EXERCISE SET:
• A. According to the text on aSAH critical care, for how long should continuous video electroencephalogram monitoring be maintained in comatose patients?
• B. List the core components of the "ABCDEF" ventilator bundle named in the text on aSAH critical care.
• C. Reproduce the part of the text on aSAH critical care that starts at "Effective prevention of" and ends at "team of neurointensivists.".

SUPPLIED TEXT:
* * *

Refresher on Mechanical Ventilation
The
2023 guidelines sought to reduce the duration of mechanical ventilation
and the risk of hospital‐acquired pneumonia, recognizing that optimal
outcomes for critically ill ventilated patients are more likely when
evidence‐based care bundles are applied.1
For patients experiencing aSAH who require mechanical ventilation for
>24 hours, it is strongly recommended to implement a standardized ICU
care bundle. This recommendation underscores the importance of drawing
from the extensive research conducted in both medical and surgical ICUs
and consistently applying these principles to patients with high‐grade
aSAH (HG‐aSAH). The core components of the ventilator bundle, often
referred to as “ABCDEF,” encompass the following aspects:
•
Assess, prevent, and manage pain
•
Both spontaneous awakening trials and spontaneous breathing trials
•
Choice of analgesia and sedation
•
Delirium: assess, prevent, and manage
•
Early mobility and exercise
•
Family engagement and empowerment
In
practical terms, what this means for patients with HG‐aSAH is 2‐fold.
First, there is substantial evidence supporting the reduction in the use
of opioid narcotics and a preference for nonsteroidal anti‐inflammatory
drugs like acetaminophen, ibuprofen, and ketorolac.4
Second, it involves the regular interruption of sedation, at least once
daily, to assess the patient's neurological status and prevent
excessive sedation.
Effective prevention of
delirium, a common challenge after aSAH, is achieved by avoiding
benzodiazepine sedation. Instead, dexmedetomidine is recommended for
achieving light sedation while also helping to manage the autonomic
dysregulation (ie, storming) often seen in these patients.5
Finally, systematic early mobilization necessitates a substantial
commitment from both physical therapy and nursing teams. For example,
every Hunt–Hess grade III patient capable of following commands with an
external ventricular drain should be ambulated daily. These initiatives
are best organized and led by a dedicated team of neurointensivists.
Advancements in Neuromonitoring
The
updated guidelines emphasize the importance of employing advanced
monitoring techniques in the management of patients with HG‐aSAH,
particularly when their neurological examination is limited.1
The direction of neurocritical care, especially for severe brain
injuries like HG‐aSAH, is undeniably moving toward sophisticated
multimodality brain monitoring. The foundation of this approach involves
initiating long‐term continuous video electroencephalogram monitoring, a
practice that should be maintained for at least 48 hours in all
comatose patients, including those with HG‐aSAH.6
Studies
have indicated that nonconvulsive seizures are more prevalent in this
patient population than previously thought, with a frequency ranging
from 10% to 30%.7
Importantly, there is substantial evidence to suggest that
electrographic seizure activity can significantly impact the patient's
level of consciousness and exacerbate secondary brain injury.

* * *

INFORMATION:
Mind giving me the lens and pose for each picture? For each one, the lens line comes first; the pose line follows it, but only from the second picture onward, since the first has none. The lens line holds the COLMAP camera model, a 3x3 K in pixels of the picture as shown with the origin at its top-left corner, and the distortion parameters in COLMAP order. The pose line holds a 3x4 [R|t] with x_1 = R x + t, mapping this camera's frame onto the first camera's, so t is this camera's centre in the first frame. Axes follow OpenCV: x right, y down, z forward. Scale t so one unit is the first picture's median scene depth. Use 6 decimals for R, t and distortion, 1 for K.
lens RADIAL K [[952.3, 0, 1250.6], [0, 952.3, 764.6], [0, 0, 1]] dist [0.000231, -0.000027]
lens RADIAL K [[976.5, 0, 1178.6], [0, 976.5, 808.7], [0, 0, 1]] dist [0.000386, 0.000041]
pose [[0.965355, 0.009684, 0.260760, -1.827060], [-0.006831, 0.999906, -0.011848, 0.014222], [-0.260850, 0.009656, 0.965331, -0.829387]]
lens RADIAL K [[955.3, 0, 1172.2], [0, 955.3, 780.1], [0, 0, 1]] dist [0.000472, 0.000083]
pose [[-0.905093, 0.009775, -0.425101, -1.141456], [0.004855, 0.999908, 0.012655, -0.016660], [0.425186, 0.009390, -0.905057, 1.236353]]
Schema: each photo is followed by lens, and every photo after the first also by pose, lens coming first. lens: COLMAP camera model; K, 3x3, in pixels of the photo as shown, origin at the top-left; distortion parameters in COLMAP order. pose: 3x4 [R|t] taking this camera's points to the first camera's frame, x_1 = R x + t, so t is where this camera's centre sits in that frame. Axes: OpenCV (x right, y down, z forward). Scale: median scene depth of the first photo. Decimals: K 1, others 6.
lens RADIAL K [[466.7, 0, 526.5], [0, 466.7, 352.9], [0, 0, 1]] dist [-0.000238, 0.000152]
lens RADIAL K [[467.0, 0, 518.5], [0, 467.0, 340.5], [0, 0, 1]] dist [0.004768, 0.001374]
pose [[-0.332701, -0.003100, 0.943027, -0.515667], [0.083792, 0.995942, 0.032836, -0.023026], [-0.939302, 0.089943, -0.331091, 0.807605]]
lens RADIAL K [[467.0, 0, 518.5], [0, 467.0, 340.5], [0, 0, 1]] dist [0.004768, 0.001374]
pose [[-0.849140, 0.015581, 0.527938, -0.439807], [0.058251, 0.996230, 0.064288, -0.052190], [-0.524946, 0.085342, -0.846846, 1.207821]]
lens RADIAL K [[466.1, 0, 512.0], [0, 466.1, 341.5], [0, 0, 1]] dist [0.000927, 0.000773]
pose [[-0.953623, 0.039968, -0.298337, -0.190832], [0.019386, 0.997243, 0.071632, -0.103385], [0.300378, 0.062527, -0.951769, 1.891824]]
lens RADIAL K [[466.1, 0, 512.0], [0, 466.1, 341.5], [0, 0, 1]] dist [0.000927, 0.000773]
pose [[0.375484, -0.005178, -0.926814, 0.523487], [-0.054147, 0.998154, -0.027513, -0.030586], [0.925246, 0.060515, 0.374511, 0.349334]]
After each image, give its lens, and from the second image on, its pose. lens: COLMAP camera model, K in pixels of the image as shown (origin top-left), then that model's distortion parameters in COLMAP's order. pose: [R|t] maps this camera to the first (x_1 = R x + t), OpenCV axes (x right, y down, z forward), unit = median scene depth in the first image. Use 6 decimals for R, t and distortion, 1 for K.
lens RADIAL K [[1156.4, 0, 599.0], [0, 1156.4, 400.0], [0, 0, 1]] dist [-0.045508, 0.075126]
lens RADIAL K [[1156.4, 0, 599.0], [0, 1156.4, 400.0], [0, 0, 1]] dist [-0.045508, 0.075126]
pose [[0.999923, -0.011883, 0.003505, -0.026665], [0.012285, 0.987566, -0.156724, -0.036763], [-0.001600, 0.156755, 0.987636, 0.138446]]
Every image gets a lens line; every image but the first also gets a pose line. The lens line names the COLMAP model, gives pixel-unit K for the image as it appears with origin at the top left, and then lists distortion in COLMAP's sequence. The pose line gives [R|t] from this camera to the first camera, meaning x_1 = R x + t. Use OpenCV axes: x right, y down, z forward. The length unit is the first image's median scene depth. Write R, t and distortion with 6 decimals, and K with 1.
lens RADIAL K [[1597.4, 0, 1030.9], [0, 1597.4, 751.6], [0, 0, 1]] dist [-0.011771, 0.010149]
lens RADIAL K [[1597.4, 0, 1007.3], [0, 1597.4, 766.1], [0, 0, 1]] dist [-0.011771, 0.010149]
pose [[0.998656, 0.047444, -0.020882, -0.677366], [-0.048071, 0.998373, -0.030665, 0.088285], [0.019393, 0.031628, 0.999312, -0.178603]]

* * *

TASK-BY-TASK RESULTS:
• A. At least 48 hours.

• B.
- Assess, prevent, and manage pain
- Both spontaneous awakening trials and spontaneous breathing trials
- Choice of analgesia and sedation
- Delirium: assess, prevent, and manage
- Early mobility and exercise
- Family engagement and empowerment

• C.
Effective prevention of
delirium, a common challenge after aSAH, is achieved by avoiding
benzodiazepine sedation. Instead, dexmedetomidine is recommended for
achieving light sedation while also helping to manage the autonomic
dysregulation (ie, storming) often seen in these patients.5
Finally, systematic early mobilization necessitates a substantial
commitment from both physical therapy and nursing teams. For example,
every Hunt–Hess grade III patient capable of following commands with an
external ventricular drain should be ambulated daily. These initiatives
are best organized and led by a dedicated team of neurointensivists.